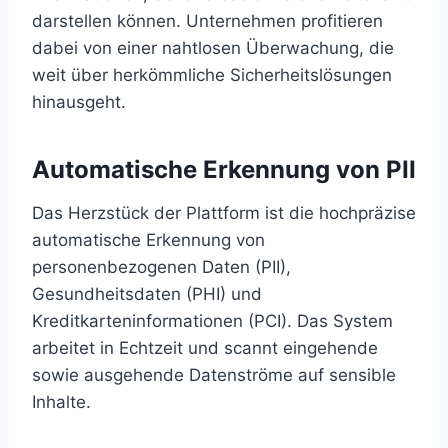
darstellen können. Unternehmen profitieren
dabei von einer nahtlosen Überwachung, die
weit über herkömmliche Sicherheitslösungen
hinausgeht.
Automatische Erkennung von PII
Das Herzstück der Plattform ist die hochpräzise
automatische Erkennung von
personenbezogenen Daten (PII),
Gesundheitsdaten (PHI) und
Kreditkarteninformationen (PCI). Das System
arbeitet in Echtzeit und scannt eingehende
sowie ausgehende Datenströme auf sensible
Inhalte.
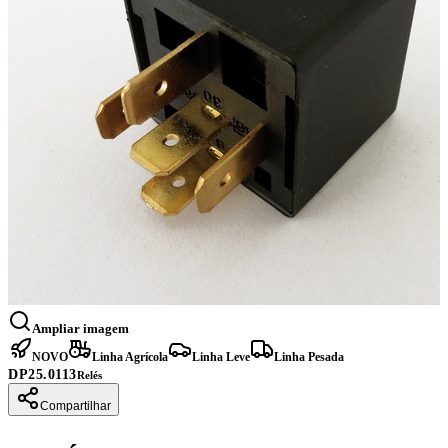
Ampliar imagem
NOVO
Linha Agrícola
Linha Leve
Linha Pesada
DP25.0113
Relés
Compartilhar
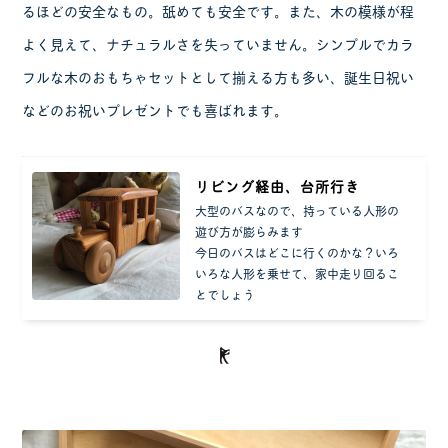
るほどの安全なもの。舐めても安全です。また、木の模様が程
よく見えて、ナチュラルさを失っていません。シンプルでカラ
フルな木のおもちゃセットとして揃える方も多い、誕生日祝い
などのお祝いプレゼントでも喜ばれます。
リビング経由、台所行き
大型のバスなので、持っている人形の
遊び方が膨らみます
今日のバスはどこに行くのかな？いろ
いろな人形を乗せて、家中走り回るこ
とでしょう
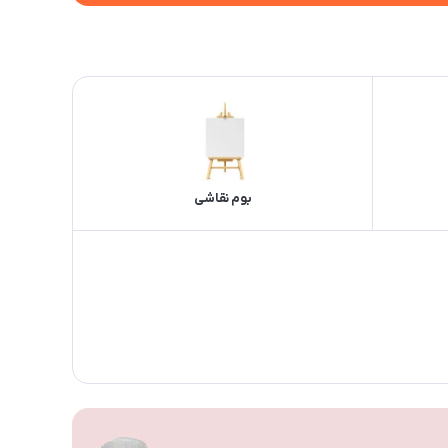
بوم نقاشی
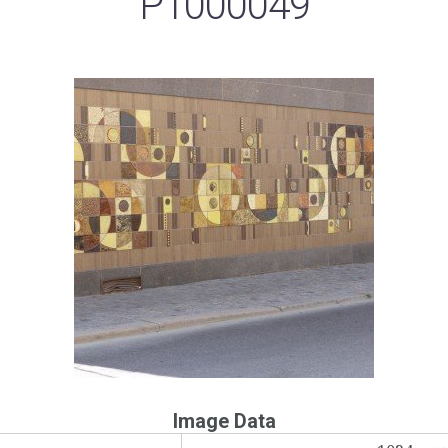
P1000049
Image Data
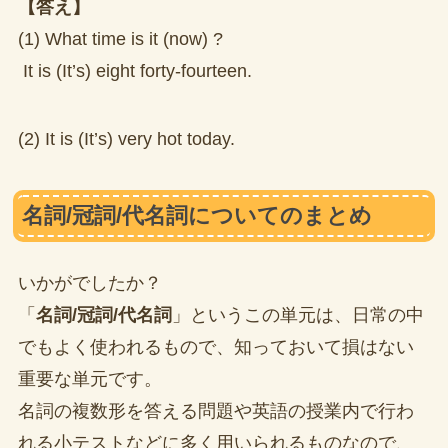
【答え】
(1) What time is it (now) ?
It is (It’s) eight forty-fourteen.
(2) It is (It’s) very hot today.
名詞/冠詞/代名詞についてのまとめ
いかがでしたか？
「
名詞/冠詞/代名詞
」というこの単元は、日常の中
でもよく使われるもので、知っておいて損はない
重要な単元です。
名詞の複数形を答える問題や英語の授業内で行わ
れる小テストなどに多く用いられるものなので、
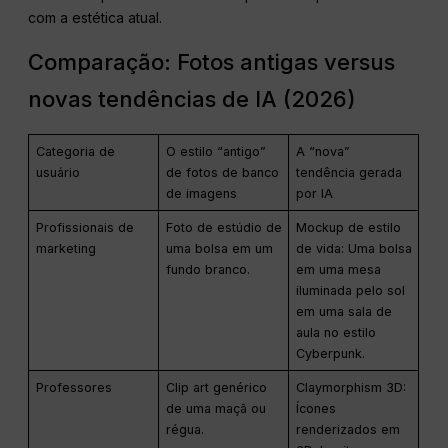
com a estética atual.
Comparação: Fotos antigas versus
novas tendências de IA (2026)
Categoria de
O estilo “antigo”
A “nova”
usuário
de fotos de banco
tendência gerada
de imagens
por IA
Profissionais de
Foto de estúdio de
Mockup de estilo
marketing
uma bolsa em um
de vida: Uma bolsa
fundo branco.
em uma mesa
iluminada pelo sol
em uma sala de
aula no estilo
Cyberpunk.
Professores
Clip art genérico
Claymorphism 3D:
de uma maçã ou
Ícones
régua.
renderizados em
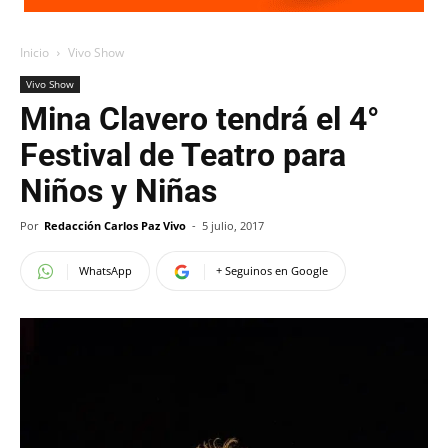
Inicio
Vivo Show
Vivo Show
Mina Clavero tendrá el 4°
Festival de Teatro para
Niños y Niñas
Por
Redacción Carlos Paz Vivo
-
5 julio, 2017
WhatsApp
+ Seguinos en Google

▶ _BRIEF_: Transcribe the lines that run from the line bearing "Mockup de estilo" through the last line of the data. Keep the wording exact and leave out every picture.

▶ _ANSWER FOR THIS EXERCISE_:
Mockup de estilo
marketing
uma bolsa em um
de vida: Uma bolsa
fundo branco.
em uma mesa
iluminada pelo sol
em uma sala de
aula no estilo
Cyberpunk.
Professores
Clip art genérico
Claymorphism 3D:
de uma maçã ou
Ícones
régua.
renderizados em
Inicio
Vivo Show
Vivo Show
Mina Clavero tendrá el 4°
Festival de Teatro para
Niños y Niñas
Por
Redacción Carlos Paz Vivo
-
5 julio, 2017
WhatsApp
+ Seguinos en Google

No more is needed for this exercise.